Latin American Network Information Center - LANIC

-DATE-
19810626
-YEAR-
1981
-DOCUMENT_TYPE-
MEETINGY
-AUTHOR-
F. CASTRO
-HEADLINE-
PEOPLE'S GOV'T NATL ASSEMBLY FOR 1981
-PLACE-
PALACE OF CONVENTIONS
-SOURCE-
HAVANA DOMESTIC SERVICE
-REPORT_NBR-
FBIS
-REPORT_DATE-
19810626
-TEXT-
Castro in Assembly Debate

FL261226 Havana Domestic Service in Spanish 1000 GMT 26 June 81

[Excerpt] The second and final session of the first regular period of the
People's Government National Assembly for 1981 will begin early this
morning. The sessions began yesterday at the Palace of Conventions in this
capital.

Commander in Chief Fidel Castro, who participated in the opening session,
described yesterday's report on the country's educational situation as very
good because of its objectivity and fairness. Fidel took part, in his
capacity as deputy to the National Assembly, in the debate on the report
read by Education Minister Jose Ramon Fernandez during the afternoon
session. The president of the Councils of State and Ministers also said
that the assessment presented by the National Assembly's Committee of
Education and Science was beneficial. He said that based on the
recommendations proposed, the state will have to work intensively with the
support of the party and mass organizations to get rid of the deficiencies
that still exist in education. Fidel emphasized that the solution to that
problem is not only the work of the Education Ministry but also the work of
the people's government in the provinces and municipalities and of other
organs whose cooperation is required, including the people in charge of
construction work, planning and distribution.

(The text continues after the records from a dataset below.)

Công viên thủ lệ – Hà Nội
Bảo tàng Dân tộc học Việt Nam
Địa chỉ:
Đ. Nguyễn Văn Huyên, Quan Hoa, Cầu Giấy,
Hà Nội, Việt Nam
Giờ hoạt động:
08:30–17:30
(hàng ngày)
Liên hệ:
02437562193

After noting that the revolution has done a good deal in the course of all
these years in the area of education but that there is still work to be
done, Fidel stressed that raising the level of quality in education is a
wide-open field because the country already has 210,000 professors and
teachers, the latter all possessing degrees.

Concerning some matters brought out in the report on the schools in the
mountains, he said that those conditions will definitively change when the
peasants organize themselves into cooperatives, he stressed that this
should serve as a stimulus to foster the organization of cooperatives in
those areas, which would help solve their socioeconomic problems.

At Fidel's suggestion, the plenum decided to postpone the report on the
people's free time until the next period of sessions of the National
Assembly. He asked for a new, more detailed study.